### [Task prompt]
Should an entry contain an image, omit it and repeat the rest exactly.

### [Records for the exercise]
= Beginning of Section =
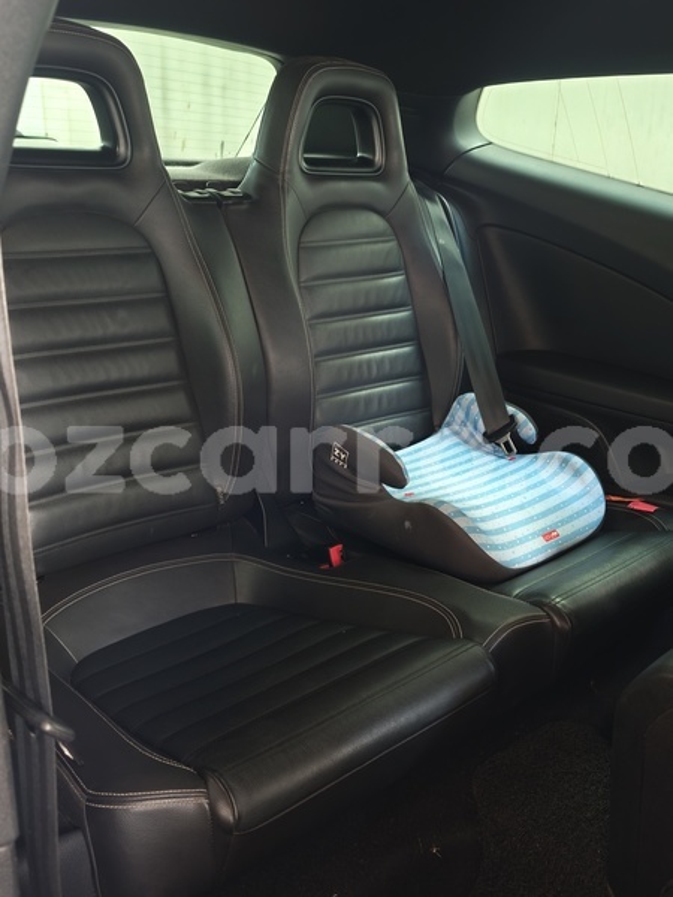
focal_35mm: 32
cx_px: 336
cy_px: 448
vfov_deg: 56.8
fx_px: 830
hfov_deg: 44.2
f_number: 1.6
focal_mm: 6.57
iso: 640
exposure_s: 1/33.3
= End of Section =
### [Exercise solution]
focal_35mm: 32
cx_px: 336
cy_px: 448
vfov_deg: 56.8
fx_px: 830
hfov_deg: 44.2
f_number: 1.6
focal_mm: 6.57
iso: 640
exposure_s: 1/33.3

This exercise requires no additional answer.